So imagine my surprise to learn, when reading an article titled Rethinking Imbolc by Mary Jones, that Lent has its origins in the natural rhythms of the land as much as in Christian tradition. In early spring, the period between Imbolc and Eostara, the plants of Europe were just beginning to sprout and flower. Lambs and other domestic animals were not yet old enough for eating, and milk only added so much to stores of food strained from the long winter. In essence, early spring fasting was often a fast of necessity; later taken in and given religious meaning by the Catholic church.
This is an ancestral practice that we as Pagans can choose to honor as well. Though in our modern lives, we can just pop over to the supermarket for any fresh fruits, veggies, or meat that we'd like, it does us good to remember the cycles of the Earth that our ancestors were compelled to follow. Eating only seasonal, local produce becomes very difficult at this time of year, and it is in this way that I have chosen to honor my ancestors this year.

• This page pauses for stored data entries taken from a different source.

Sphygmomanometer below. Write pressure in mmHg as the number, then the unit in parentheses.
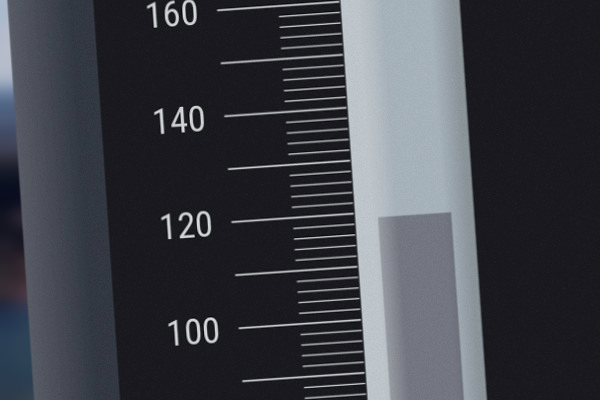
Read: 119 (mmHg)
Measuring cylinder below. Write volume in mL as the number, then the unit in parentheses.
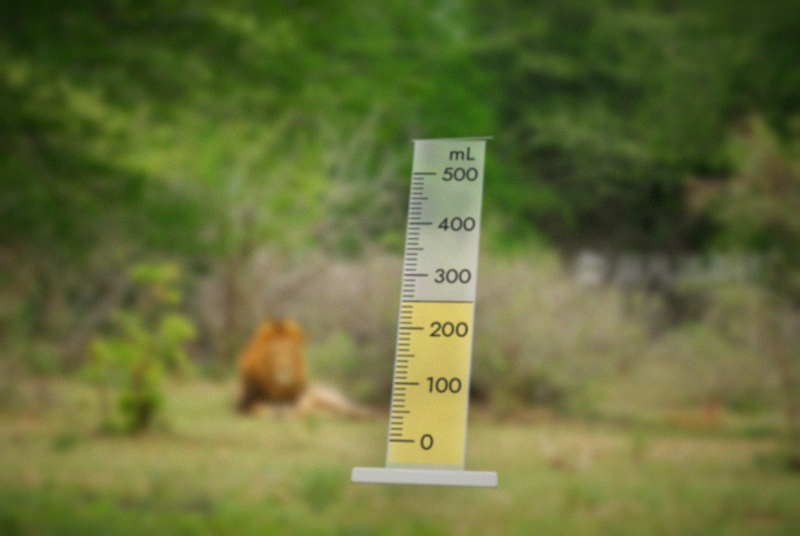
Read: 250 (mL)
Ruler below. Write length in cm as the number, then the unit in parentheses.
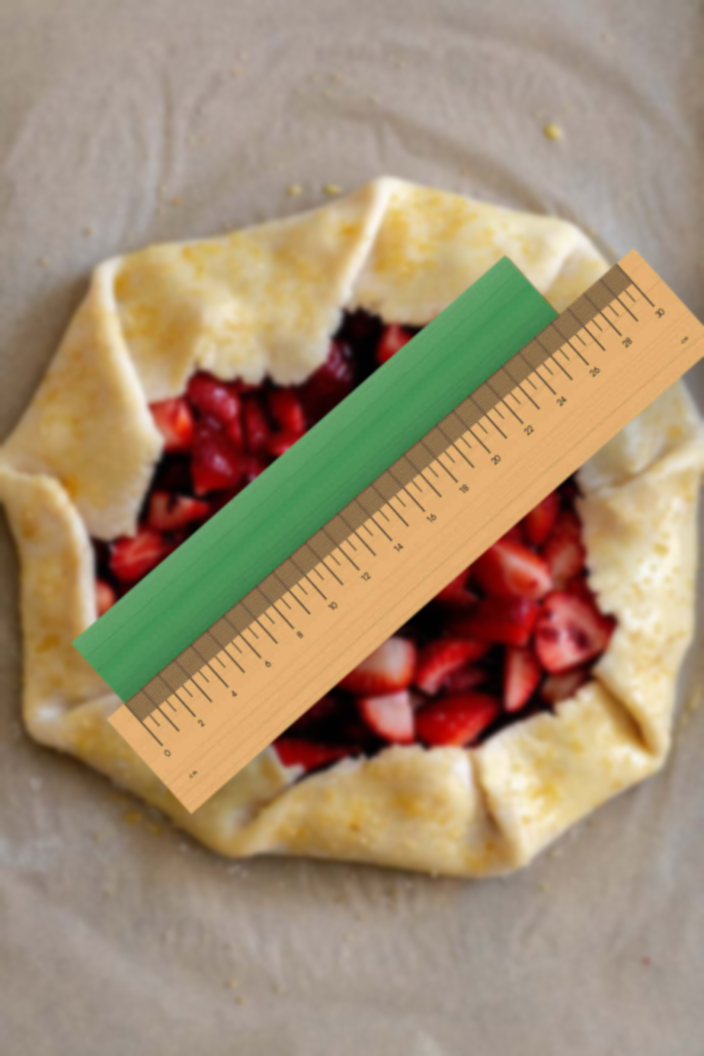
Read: 26.5 (cm)
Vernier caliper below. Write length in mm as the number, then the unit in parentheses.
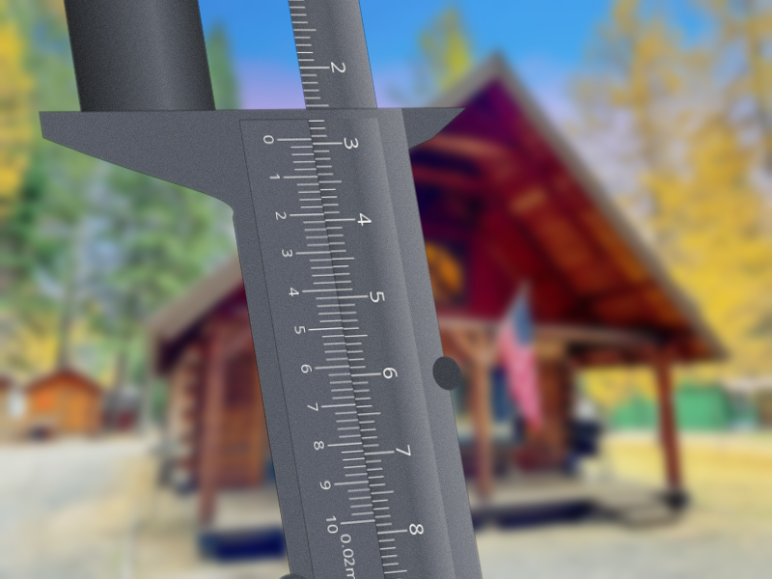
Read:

I have been unable to fast much for the past four years due to pregnancies and nursing, and it's something that I miss very much. Some day, when I am able to be a bit more lax about my nutritional requirements, I would like to undertake a bread and water fast during this Imbolc-Equinox period. For me, fasting is an incredibly powerful tool - meditation becomes easier, divination is clearer and more powerful, and rituals are full of a spiritual energy that can only be found when the body is not devoting its energy to the intake and digestion of food. Obviously it's not for everyone; but if you are a Pagan and have never given it a try, I heartily recommend it! Start small - ingest only water for twelve hours, or give up something special to you for a week and dedicate that sacrifice to the Gods/Goddesses or to your own spiritual growth. You might be surprised at the results you see.